The AFL-CIO was heavily involved in the recall campaign against Wisconsin Gov. Scott Walker (R). But on the day after Walker soundly defeated Milwaukee Mayor Tom Barrett (D), the union’s president downplayed the results and distanced the national organization from the recall effort.
“We didn’t decide on this recall,” Richard Trumka told reporters on a conference call this afternoon. “It was the workers in Wisconsin and the voters in Wisconsin who did.”
Trumka also repeatedly argued that the recall results had little larger siginficance for the labor movement, calling it an “an off-year special election.”
“Recalls are pretty unique and they’re pretty tough to win,” he said. “This isn’t the crystal ball that predicts the future. This is a very unique circumstance.”
He said he wished the recall election had focused on unions, but that in the end, it was more general: “This particular election wasn’t about collective bargaining in the past month. I wish it had been, but it wasn’t. It was about everything.”
Voters in Ohio repealed an anti-collective bargaining law by referendum, Trumka noted.
National Education Association President Dennis Van Roekel echoed that assessment, telling The Fix that “it wasn’t really a vote just on the policy,” pointing to polls showing voters' discomfort with the idea of recall istelf.
Trumka has emphasized in the past that the recalls are Wisconsinites’ doing.
“This isn’t us going to them saying, ‘Maybe we ought to recall them.’ This is them saying to us, ‘We’re going to recall them,’” he said in March of 2011, before recall elections were held against six Republican state senators.
Eddie Vale, the spokesman for the labor super PAC Workers’ Voice and a former AFL-CIO staffer said on Twitter that Trumka was not distancing himself from the recall but merely “explaining that in all state races we in DC follow the decisions of the local members and officers.”
But the AFL-CIO has been heavily involved in the recalls and touted the effort as a warning to Republicans.
Trumka also emphasized Republicans’ vast spending advantage while dismissing the idea that labor’s grassroots operation is insufficient.
“They probably have the best program money can buy,” Trumka said of the GOP. “I think they haven’t caught up on the grassroots level yet and hopefully we’ll get better enough that they never will.”
Numerous volunteers and union members said the recall had generated levels of participation and turnout on a level they had never seen before. But national Republicans got into the state early and formed their own formidable ground-game operation.

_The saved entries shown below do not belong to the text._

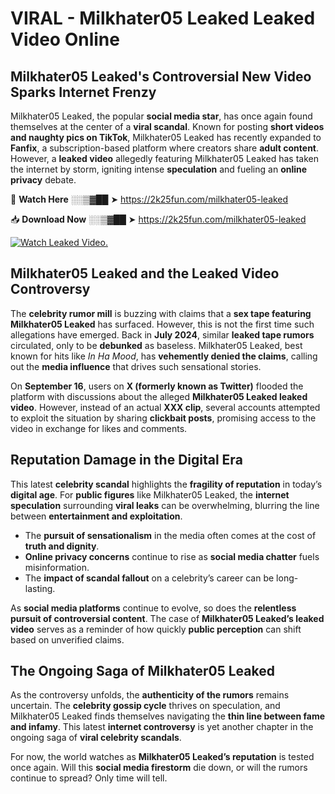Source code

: # VIRAL - Milkhater05 Leaked Leaked Video Online

## **Milkhater05 Leaked's Controversial New Video Sparks Internet Frenzy**  

Milkhater05 Leaked, the popular **social media star**, has once again found themselves at the center of a **viral scandal**. Known for posting **short videos and naughty pics on TikTok**, Milkhater05 Leaked has recently expanded to **Fanfix**, a subscription-based platform where creators share **adult content**. However, a **leaked video** allegedly featuring Milkhater05 Leaked has taken the internet by storm, igniting intense **speculation** and fueling an **online privacy** debate.  

🔴 **Watch Here** ░░▒▓██ ➤ https://2k25fun.com/milkhater05-leaked  

📥 **Download Now** ░░▒▓██ ➤ https://2k25fun.com/milkhater05-leaked  

[![Watch Leaked Video.](https://miro.medium.com/v2/resize:fit:828/format:webp/1*cilzJN44JGOrTw9NJCrNHA.gif "Watch Leaked Video")](https://2k25fun.com/milkhater05-leaked)

## **Milkhater05 Leaked and the Leaked Video Controversy**  

The **celebrity rumor mill** is buzzing with claims that a **sex tape featuring Milkhater05 Leaked** has surfaced. However, this is not the first time such allegations have emerged. Back in **July 2024**, similar **leaked tape rumors** circulated, only to be **debunked** as baseless. Milkhater05 Leaked, best known for hits like *In Ha Mood*, has **vehemently denied the claims**, calling out the **media influence** that drives such sensational stories.  

On **September 16**, users on **X (formerly known as Twitter)** flooded the platform with discussions about the alleged **Milkhater05 Leaked leaked video**. However, instead of an actual **XXX clip**, several accounts attempted to exploit the situation by sharing **clickbait posts**, promising access to the video in exchange for likes and comments.  

## **Reputation Damage in the Digital Era**  

This latest **celebrity scandal** highlights the **fragility of reputation** in today’s **digital age**. For **public figures** like Milkhater05 Leaked, the **internet speculation** surrounding **viral leaks** can be overwhelming, blurring the line between **entertainment and exploitation**.  

- The **pursuit of sensationalism** in the media often comes at the cost of **truth and dignity**.  
- **Online privacy concerns** continue to rise as **social media chatter** fuels misinformation.  
- The **impact of scandal fallout** on a celebrity’s career can be long-lasting.  

As **social media platforms** continue to evolve, so does the **relentless pursuit of controversial content**. The case of **Milkhater05 Leaked’s leaked video** serves as a reminder of how quickly **public perception** can shift based on unverified claims.  

## **The Ongoing Saga of Milkhater05 Leaked**  

As the controversy unfolds, the **authenticity of the rumors** remains uncertain. The **celebrity gossip cycle** thrives on speculation, and Milkhater05 Leaked finds themselves navigating the **thin line between fame and infamy**. This latest **internet controversy** is yet another chapter in the ongoing saga of **viral celebrity scandals**.  

For now, the world watches as **Milkhater05 Leaked’s reputation** is tested once again. Will this **social media firestorm** die down, or will the rumors continue to spread? Only time will tell.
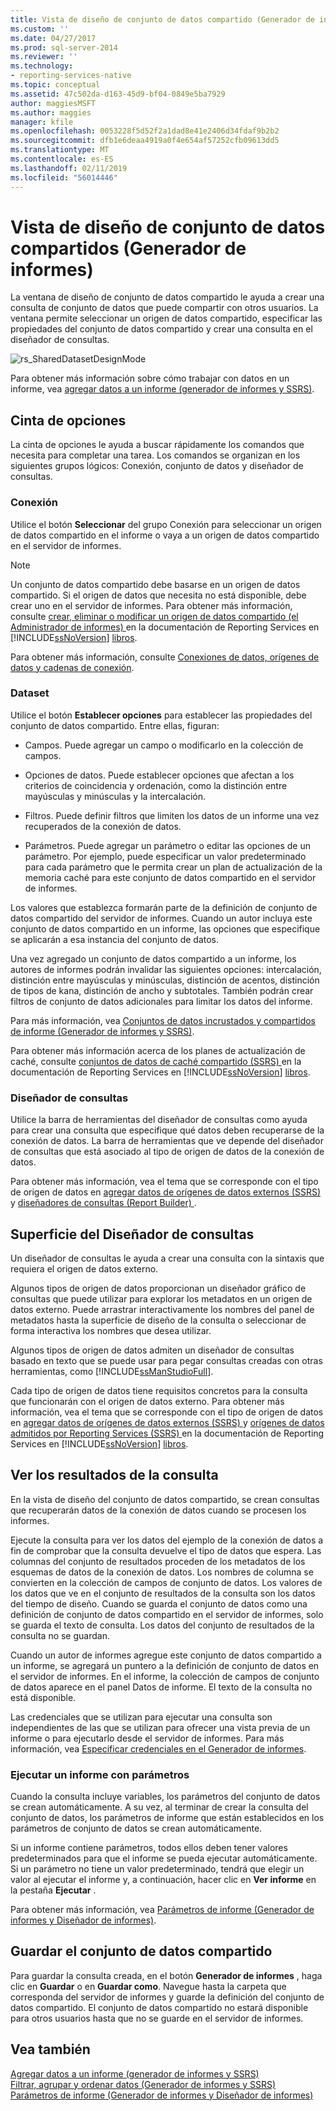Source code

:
 ```yaml
---
title: Vista de diseño de conjunto de datos compartido (Generador de informes) | Microsoft Docs
ms.custom: ''
ms.date: 04/27/2017
ms.prod: sql-server-2014
ms.reviewer: ''
ms.technology:
- reporting-services-native
ms.topic: conceptual
ms.assetid: 47c502da-d163-45d9-bf04-0849e5ba7929
author: maggiesMSFT
ms.author: maggies
manager: kfile
ms.openlocfilehash: 0053228f5d52f2a1dad8e41e2406d34fdaf9b2b2
ms.sourcegitcommit: dfb1e6deaa4919a0f4e654af57252cfb09613dd5
ms.translationtype: MT
ms.contentlocale: es-ES
ms.lasthandoff: 02/11/2019
ms.locfileid: "56014446"
---
```

# <a name="shared-dataset-design-view-report-builder"></a>Vista de diseño de conjunto de datos compartidos (Generador de informes)
  La ventana de diseño de conjunto de datos compartido le ayuda a crear una consulta de conjunto de datos que puede compartir con otros usuarios. La ventana permite seleccionar un origen de datos compartido, especificar las propiedades del conjunto de datos compartido y crear una consulta en el diseñador de consultas.  
  
 ![rs_SharedDatasetDesignMode](../media/rs-shareddatasetdesignmode.gif "rs_SharedDatasetDesignMode")  
  
 Para obtener más información sobre cómo trabajar con datos en un informe, vea [agregar datos a un informe &#40;generador de informes y SSRS&#41;](../report-data/report-datasets-ssrs.md).  
  
##  <a name="Ribbon"></a> Cinta de opciones  
 La cinta de opciones le ayuda a buscar rápidamente los comandos que necesita para completar una tarea. Los comandos se organizan en los siguientes grupos lógicos: Conexión, conjunto de datos y diseñador de consultas.  
  
### <a name="connection"></a>Conexión  
 Utilice el botón **Seleccionar** del grupo Conexión para seleccionar un origen de datos compartido en el informe o vaya a un origen de datos compartido en el servidor de informes.  
  
> [!NOTE]  
>  Un conjunto de datos compartido debe basarse en un origen de datos compartido. Si el origen de datos que necesita no está disponible, debe crear uno en el servidor de informes. Para obtener más información, consulte [crear, eliminar o modificar un origen de datos compartido &#40;el Administrador de informes&#41; ](../create-delete-or-modify-a-shared-data-source-report-manager.md) en la documentación de Reporting Services en [!INCLUDE[ssNoVersion](../../../includes/ssnoversion-md.md)] [libros](https://go.microsoft.com/fwlink/?linkid=121312).  
  
 Para obtener más información, consulte [Conexiones de datos, orígenes de datos y cadenas de conexión](../data-connections-data-sources-and-connection-strings-in-report-builder.md).  
  
### <a name="dataset"></a>Dataset  
 Utilice el botón **Establecer opciones** para establecer las propiedades del conjunto de datos compartido. Entre ellas, figuran:  
  
-   Campos. Puede agregar un campo o modificarlo en la colección de campos.  
  
-   Opciones de datos. Puede establecer opciones que afectan a los criterios de coincidencia y ordenación, como la distinción entre mayúsculas y minúsculas y la intercalación.  
  
-   Filtros. Puede definir filtros que limiten los datos de un informe una vez recuperados de la conexión de datos.  
  
-   Parámetros. Puede agregar un parámetro o editar las opciones de un parámetro. Por ejemplo, puede especificar un valor predeterminado para cada parámetro que le permita crear un plan de actualización de la memoria caché para este conjunto de datos compartido en el servidor de informes.  
  
 Los valores que establezca formarán parte de la definición de conjunto de datos compartido del servidor de informes. Cuando un autor incluya este conjunto de datos compartido en un informe, las opciones que especifique se aplicarán a esa instancia del conjunto de datos.  
  
 Una vez agregado un conjunto de datos compartido a un informe, los autores de informes podrán invalidar las siguientes opciones: intercalación, distinción entre mayúsculas y minúsculas, distinción de acentos, distinción de tipos de kana, distinción de ancho y subtotales. También podrán crear filtros de conjunto de datos adicionales para limitar los datos del informe.  
  
 Para más información, vea [Conjuntos de datos incrustados y compartidos de informe &#40;Generador de informes y SSRS&#41;](../report-data/report-embedded-datasets-and-shared-datasets-report-builder-and-ssrs.md).  
  
 Para obtener más información acerca de los planes de actualización de caché, consulte [conjuntos de datos de caché compartido &#40;SSRS&#41; ](../report-server/cache-shared-datasets-ssrs.md) en la documentación de Reporting Services en [!INCLUDE[ssNoVersion](../../../includes/ssnoversion-md.md)] [libros](https://go.microsoft.com/fwlink/?linkid=121312).  
  
### <a name="query-designer"></a>Diseñador de consultas  
 Utilice la barra de herramientas del diseñador de consultas como ayuda para crear una consulta que especifique qué datos deben recuperarse de la conexión de datos. La barra de herramientas que ve depende del diseñador de consultas que está asociado al tipo de origen de datos de la conexión de datos.  
  
 Para obtener más información, vea el tema que se corresponde con el tipo de origen de datos en [agregar datos de orígenes de datos externos &#40;SSRS&#41; ](../report-data/add-data-from-external-data-sources-ssrs.md) y [diseñadores de consultas &#40;Report Builder&#41; ](../query-designers-report-builder.md) .  
  

  
##  <a name="DesignSurface"></a> Superficie del Diseñador de consultas  
 Un diseñador de consultas le ayuda a crear una consulta con la sintaxis que requiera el origen de datos externo.  
  
 Algunos tipos de origen de datos proporcionan un diseñador gráfico de consultas que puede utilizar para explorar los metadatos en un origen de datos externo. Puede arrastrar interactivamente los nombres del panel de metadatos hasta la superficie de diseño de la consulta o seleccionar de forma interactiva los nombres que desea utilizar.  
  
 Algunos tipos de origen de datos admiten un diseñador de consultas basado en texto que se puede usar para pegar consultas creadas con otras herramientas, como [!INCLUDE[ssManStudioFull](../../includes/ssmanstudiofull-md.md)].  
  
 Cada tipo de origen de datos tiene requisitos concretos para la consulta que funcionarán con el origen de datos externo. Para obtener más información, vea el tema que se corresponde con el tipo de origen de datos en [agregar datos de orígenes de datos externos &#40;SSRS&#41; ](../report-data/add-data-from-external-data-sources-ssrs.md) y [orígenes de datos admitidos por Reporting Services &#40;SSRS&#41; ](../create-deploy-and-manage-mobile-and-paginated-reports.md) en la documentación de Reporting Services en [!INCLUDE[ssNoVersion](../../../includes/ssnoversion-md.md)] [libros](https://go.microsoft.com/fwlink/?linkid=121312).  
  

  
##  <a name="Results"></a> Ver los resultados de la consulta  
 En la vista de diseño del conjunto de datos compartido, se crean consultas que recuperarán datos de la conexión de datos cuando se procesen los informes.  
  
 Ejecute la consulta para ver los datos del ejemplo de la conexión de datos a fin de comprobar que la consulta devuelve el tipo de datos que espera. Las columnas del conjunto de resultados proceden de los metadatos de los esquemas de datos de la conexión de datos. Los nombres de columna se convierten en la colección de campos de conjunto de datos. Los valores de los datos que ve en el conjunto de resultados de la consulta son los datos del tiempo de diseño. Cuando se guarda el conjunto de datos como una definición de conjunto de datos compartido en el servidor de informes, solo se guarda el texto de consulta. Los datos del conjunto de resultados de la consulta no se guardan.  
  
 Cuando un autor de informes agregue este conjunto de datos compartido a un informe, se agregará un puntero a la definición de conjunto de datos en el servidor de informes. En el informe, la colección de campos de conjunto de datos aparece en el panel Datos de informe. El texto de la consulta no está disponible.  
  
 Las credenciales que se utilizan para ejecutar una consulta son independientes de las que se utilizan para ofrecer una vista previa de un informe o para ejecutarlo desde el servidor de informes. Para más información, vea [Especificar credenciales en el Generador de informes](../specify-credentials-in-report-builder.md).  
  
### <a name="running-a-report-with-parameters"></a>Ejecutar un informe con parámetros  
 Cuando la consulta incluye variables, los parámetros del conjunto de datos se crean automáticamente. A su vez, al terminar de crear la consulta del conjunto de datos, los parámetros de informe que están establecidos en los parámetros de conjunto de datos se crean automáticamente.  
  
 Si un informe contiene parámetros, todos ellos deben tener valores predeterminados para que el informe se pueda ejecutar automáticamente. Si un parámetro no tiene un valor predeterminado, tendrá que elegir un valor al ejecutar el informe y, a continuación, hacer clic en **Ver informe** en la pestaña **Ejecutar** .  
  
 Para obtener más información, vea [Parámetros de informe &#40;Generador de informes y Diseñador de informes&#41;](../report-design/report-parameters-report-builder-and-report-designer.md).  
  

  
##  <a name="Save"></a> Guardar el conjunto de datos compartido  
 Para guardar la consulta creada, en el botón **Generador de informes** , haga clic en **Guardar** o en **Guardar como**. Navegue hasta la carpeta que corresponda del servidor de informes y guarde la definición del conjunto de datos compartido. El conjunto de datos compartido no estará disponible para otros usuarios hasta que no se guarde en el servidor de informes.  
  

  
## <a name="see-also"></a>Vea también  
 [Agregar datos a un informe &#40;generador de informes y SSRS&#41;](../report-data/report-datasets-ssrs.md)   
 [Filtrar, agrupar y ordenar datos &#40;Generador de informes y SSRS&#41;](../report-design/filter-group-and-sort-data-report-builder-and-ssrs.md)   
 [Parámetros de informe &#40;Generador de informes y Diseñador de informes&#41;](../report-design/report-parameters-report-builder-and-report-designer.md)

Numerous unions behind the recall push argued that forcing Walker to spend so much money was a victory in itself and vowed to fight on.
“Make no mistake, the battle in Wisconsin will not end until workers in the Badger State win back their stolen right to a voice on the job,” said AFSCME President Gerald McEntee in a statement.
But unions in the state are not only weakened by the loss, they are facing dropping membership thanks to Walker’s reforms, which eliminated automatic dues collection and recertification for most public sector unions.
Labor officials argue that ongoing court cases against Act 10, the law that sparked the recalls, mean membership numbers are up in the air.
“We aren’t going to go away,” Marty Beil of the Wisconsin State Employees Union told the Milwaukee Journal-Sentinel. “We’re not going to pull a blanket over our head and pee in our pajamas.”